The average age of the U.S. population is rising as the Baby Boomers sail into their golden years, but a statistically older population may not be as problematic as some experts think. According to a new analysis from Eugene Steuerle and Damir Cosic of the Urban Institute, “traditional measures dramatically overstate aging problems.” Today, older citizens have “better health, greater capacity to work, and a more active lifestyle,” they write, which means that many of them will postpone the problems of the “truly old” for many years.

In addition to chronological age, Steuerle and Cosic argue, policymakers should consider measures that take into account ongoing changes in longevity and mortality rates. If seniors are living longer and in better health, then it makes sense to break down their population into subgroups that reflect these changes.

Along those lines, the authors analyzed the U.S. population using three different measures of “old” — 65 and older, those expected to live less than 15 more years and those expected to live less than 10 more years.

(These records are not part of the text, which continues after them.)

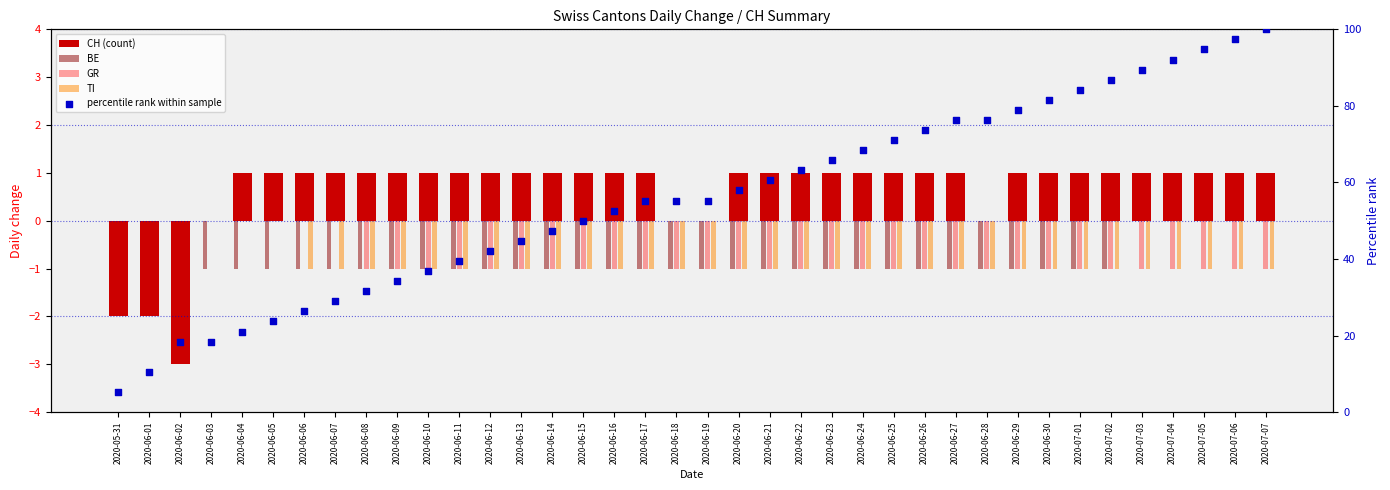

Which series has the largest Y range (max minus min)?

percentile rank within sample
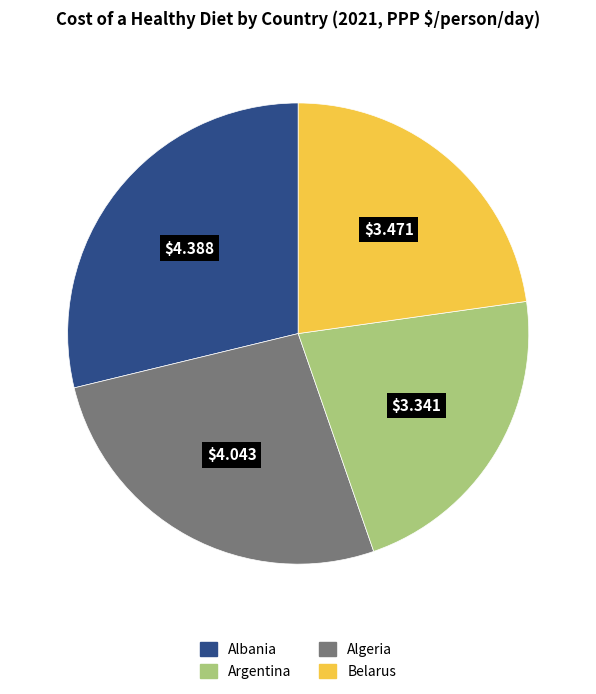

Is there any slice that represents more than half of the pie?

No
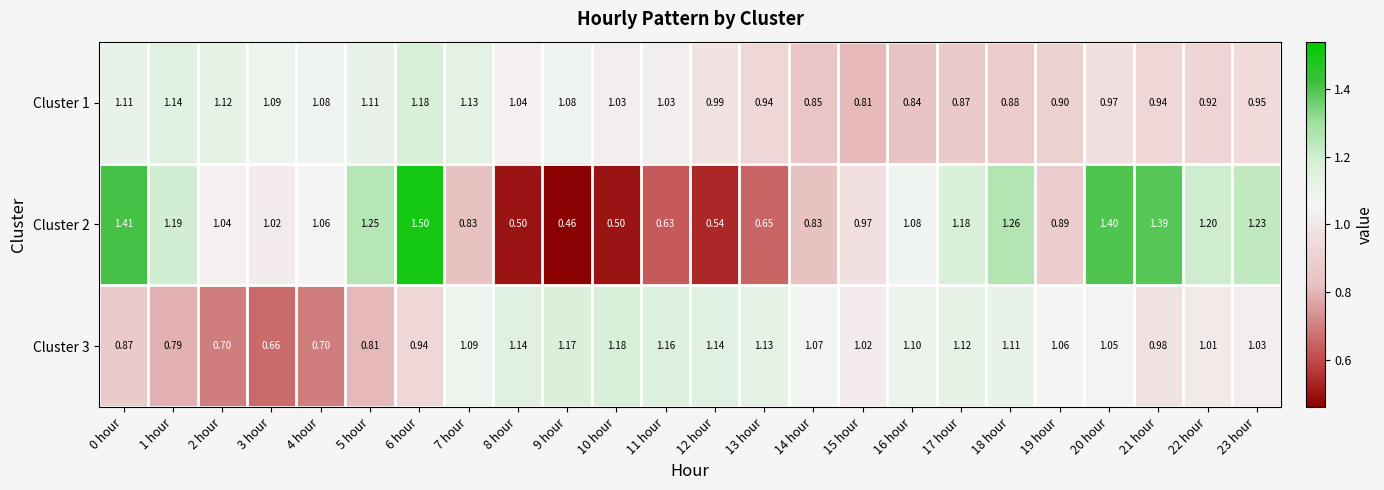

Which category has the lowest value across all series?

9 hour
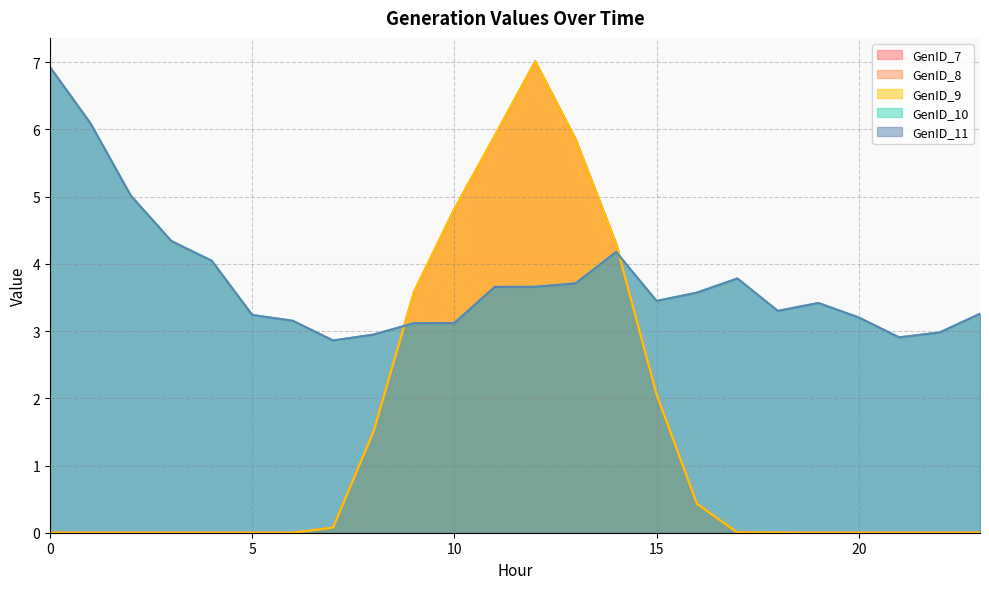

Count the number of categories in the chart.

24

The results (see the chart below) indicate that while the over-65 population will continue to grow for many years to come, as expected, the number of the “truly old” (those nearing their deaths) will stabilize at a much lower percentage of the population.

The analysis has implications for social welfare policy, including Medicare and Social Security.

The authors argue those programs were built using out-of-date assumptions about longevity, which may now distort efforts to aid the truly old. While they don’t explicitly advocate for an increase in the Social Security retirement age, Steuerle and Cosic say that, “If the retirement age in programs such as Social Security had been adjusted for longevity or improvements in life expectancy, Social Security would be running surpluses at existing tax rates not only today but even after the effects of baby boomers’ retirement had played out. Such surpluses could have been used to maintain higher benefits for those in need, those near poverty, and those with the chronic and long-term care needs that come in the last years of life.”